Я утвердительно киваю. Правильно ли я поступаю на этот раз? Или, как обычно, глупость моя неизбывна?
– Мистика. Сюрреализм. «…Перебелит путник мелом прежней жизни опыт серый, перебелит мрак… – читает Ренат вслух. – …Остаётся от былого в медь впечатанное слово в отблесках огня». Жёсткая девочка, не ожидал. Рад… Спасибо, Дашка! – и уже весело, с прежней своей иронией, старясь разрушить мой недоверчивый взгляд, откидывается на запрокинутые за голову ладони и беспечно изрекает: – Плечо друга бесценно! Я счастлив! Даша, ты не поверишь, минуту назад ты сделала меня счастливым!
– Ренат, она очень непростая девочка, будь к ней внимателен, не поломай.
– Я постараюсь, Даша, я всю жизнь буду очень стараться, разумеется, если Маша сама мне это позволит. Всю жизнь…
Я сижу в этом чрезмерно богатом чужом холле и понимаю: судьба подарила мне драгоценный шанс прикоснуться к настоящей любви. Пусть даже не к своей.
Посланник
Усердным взором сердца и ума
Во тьме тебя ищу, лишённый зренья.
И кажется великолепной тьма,
Когда в неё ты входишь светлой тенью.
В. Шекспир, сонет 27
Маша вошла в комнату и удивилась приглушённому, переливающемуся свету, заполнившему все её пространство. Источник света не был виден, и свет казался густым и плотным. В нём хотелось плыть… Она обернулась к окну, пытаясь за его створками разглядеть волшебный фонарь. Окно было распахнуто, а в за ним разлито то же сияние. У окна в небрежной позе стоял высокий сухощавый красивый, пожалуй, даже слишком красивый мужчина. В руках он вертел трость с изящным набалдашником из светлого резного камня. Маша подумала: «Только цилиндра и не хватает». Несмотря на живую улыбку и внимательный взгляд, сканирующий вошедшую Машу, он весь как-то расплывался в чрезмерно густом световом потоке, и ей было трудно собрать этот неожиданно возникший призрачный образ воедино.

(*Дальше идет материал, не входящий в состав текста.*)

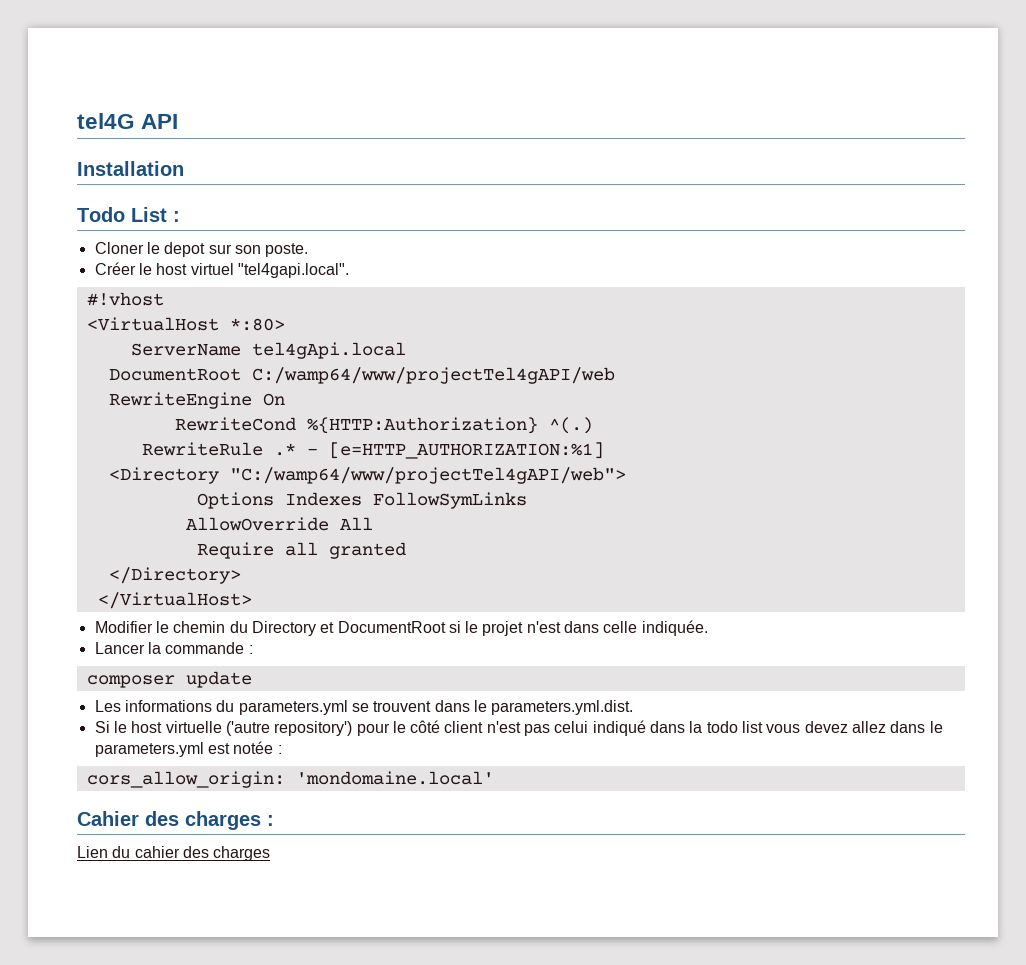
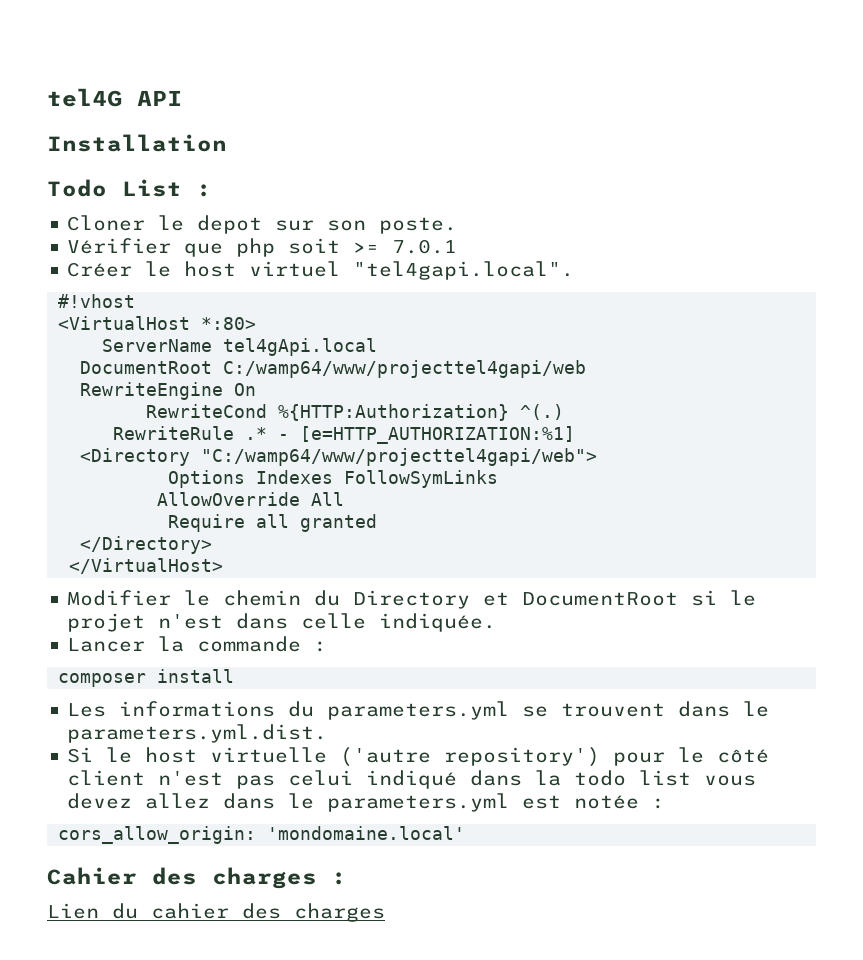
(309, 250) none -> [67,238,458,257] // Vérifier que php soit >= 7.0.1
[251,367,615,384] C:/wamp64/www/projectTel4gAPI/web -> [223,360,587,378] C:/wamp64/www/projecttel4gapi/web
[229,467,626,484] "C:/wamp64/www/projectTel4gAPI/web"> -> [201,448,598,466] "C:/wamp64/www/projecttel4gapi/web">
[185,671,252,688] update -> [157,669,235,683] install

Она стояла в полном замешательстве, но даже не успела бросить подобающий столь необычному появлению вопрос, как незнакомец незамедлительно удовлетворил её интерес:
– Позвольте представиться и сесть. Посланник, – он церемонно раскланялся и так же вальяжно, как и стоял, устроился в кресле со словами: – Присяду здесь, вы-то сама это кресло не очень жалуете? Не так ли?
На что Маша невольно улыбнулась.
– Не очень, – спокойно согласилась она. – Только я не поняла, вы, собственно, кто и как здесь оказались? Можно, я вас потрогаю?
– Ну, нет, вот этого не надо! Зачем меня такой красивой девушке искушать?! – запрет прозвучал резко, но на лице незнакомца обозначилось удовольствие. – Я – наблюдатель, но в настоящий момент – посланник! – он снова церемонно раскланялся, чем окончательно её развеселил.